Une disparition, des accusations et des interrogations

Le Quotidien d'Oran, 21 juin 2003

« L’association SOS Disparus dénonce fermement l’opération de kidnapping de Mezour AEK perpétrée le 02 juillet 2002 et les agissements des services de sécurité visant à dissimuler la vérité par la menace et l’harcèlement quotidien de la famille de la victime» lit-on dans un communiqué de presse signé par le bureau national de l’association en question.

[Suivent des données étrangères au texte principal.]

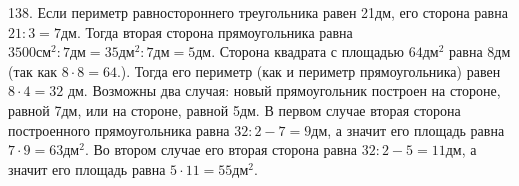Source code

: 138. Если периметр равностороннего треугольника равен 21дм, его сторона равна $21:3=7\text{дм}.$ Тогда вторая сторона прямоугольника равна $3500\text{см}^2:7\text{дм}=35\text{дм}^2:7\text{дм}=5\text{дм}$. Сторона квадрата с площадью $64\text{дм}^2$ равна 8дм (так как $8\cdot8=64.$). Тогда его периметр (как и периметр прямоугольника) равен $8\cdot4=32$ дм. Возможны два случая: новый прямоугольник построен на стороне, равной 7дм, или на стороне, равной 5дм. В первом случае вторая сторона построенного прямоугольника равна $32:2-7=9$дм, а значит его площадь равна $7\cdot9=63\text{дм}^2.$ Во втором случае его вторая сторона равна $32:2-5=11$дм, а значит его площадь равна $5\cdot11=55\text{дм}^2.$\\
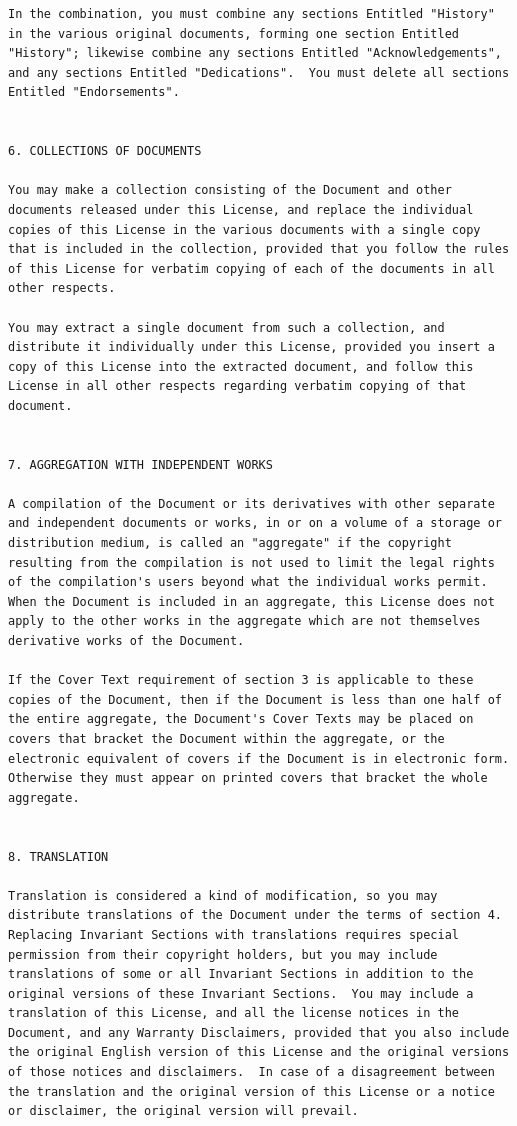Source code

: \documentclass[letterpaper,10pt,english]{sphinxmanual}
\begin{document}
\begin{Verbatim}[commandchars=\\\{\}]
In the combination, you must combine any sections Entitled "History"
in the various original documents, forming one section Entitled
"History"; likewise combine any sections Entitled "Acknowledgements",
and any sections Entitled "Dedications".  You must delete all sections
Entitled "Endorsements".


6. COLLECTIONS OF DOCUMENTS

You may make a collection consisting of the Document and other
documents released under this License, and replace the individual
copies of this License in the various documents with a single copy
that is included in the collection, provided that you follow the rules
of this License for verbatim copying of each of the documents in all
other respects.

You may extract a single document from such a collection, and
distribute it individually under this License, provided you insert a
copy of this License into the extracted document, and follow this
License in all other respects regarding verbatim copying of that
document.


7. AGGREGATION WITH INDEPENDENT WORKS

A compilation of the Document or its derivatives with other separate
and independent documents or works, in or on a volume of a storage or
distribution medium, is called an "aggregate" if the copyright
resulting from the compilation is not used to limit the legal rights
of the compilation's users beyond what the individual works permit.
When the Document is included in an aggregate, this License does not
apply to the other works in the aggregate which are not themselves
derivative works of the Document.

If the Cover Text requirement of section 3 is applicable to these
copies of the Document, then if the Document is less than one half of
the entire aggregate, the Document's Cover Texts may be placed on
covers that bracket the Document within the aggregate, or the
electronic equivalent of covers if the Document is in electronic form.
Otherwise they must appear on printed covers that bracket the whole
aggregate.


8. TRANSLATION

Translation is considered a kind of modification, so you may
distribute translations of the Document under the terms of section 4.
Replacing Invariant Sections with translations requires special
permission from their copyright holders, but you may include
translations of some or all Invariant Sections in addition to the
original versions of these Invariant Sections.  You may include a
translation of this License, and all the license notices in the
Document, and any Warranty Disclaimers, provided that you also include
the original English version of this License and the original versions
of those notices and disclaimers.  In case of a disagreement between
the translation and the original version of this License or a notice
or disclaimer, the original version will prevail.


\end{Verbatim}
\end{document}
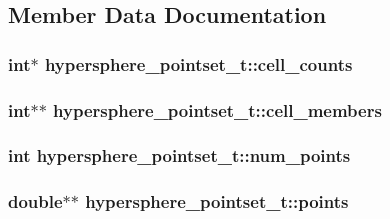 \subsection{Member Data Documentation}
\hypertarget{structhypersphere__pointset__t_aaf511e7f891ea0d2c9bb8a8e94a4b085}{
\subsubsection[{cell\_\-counts}]{\setlength{\rightskip}{0pt plus 5cm}int$\ast$ {\bf hypersphere\_\-pointset\_\-t::cell\_\-counts}}}
\label{structhypersphere__pointset__t_aaf511e7f891ea0d2c9bb8a8e94a4b085}
\hypertarget{structhypersphere__pointset__t_aa7cfbde979cf3d0cda21b816b2cc1672}{
\subsubsection[{cell\_\-members}]{\setlength{\rightskip}{0pt plus 5cm}int$\ast$$\ast$ {\bf hypersphere\_\-pointset\_\-t::cell\_\-members}}}
\label{structhypersphere__pointset__t_aa7cfbde979cf3d0cda21b816b2cc1672}
\hypertarget{structhypersphere__pointset__t_a35cb19e7a308c03236f28540a867e167}{
\subsubsection[{num\_\-points}]{\setlength{\rightskip}{0pt plus 5cm}int {\bf hypersphere\_\-pointset\_\-t::num\_\-points}}}
\label{structhypersphere__pointset__t_a35cb19e7a308c03236f28540a867e167}
\hypertarget{structhypersphere__pointset__t_a3930068cd0836f339792ee59840b1713}{
\subsubsection[{points}]{\setlength{\rightskip}{0pt plus 5cm}double$\ast$$\ast$ {\bf hypersphere\_\-pointset\_\-t::points}}}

Selon les rédacteurs de ce communiqué la victime Mezour AEK aurait été agressé avant d’être séquestré par quatre éléments de la sécurité militaire au niveau de son lieu de travail à Ain Taya. Les «agresseurs» auraient perquisitionné le garage de la victime et auraient emporté tous les documents existant. Depuis la victime n’a pas donné signe de vie, ajoute la même source. La voiture de la victime aurait été saisie un jour après l’enlèvement par la gendarmerie nationale. « Une semaine après des éléments du groupement de la gendarmerie de Khemis El Khechna ont saisi tous les équipements au niveau du garage la victime, même le compte bancaire de la victime a été bloqué sans aucune autorisation du procureur de la république indispensable dans ces cas» expliquent les rédacteurs du communiqué.

Les tentatives de recherches de la victime par sa famille auraient été confrontées à un blocage systématique de la part des services de sécurité. Des correspondances adressées au président de la République, le chef du gouvernement et le ministre de la Justice par le père de la victime sont restées sans suite.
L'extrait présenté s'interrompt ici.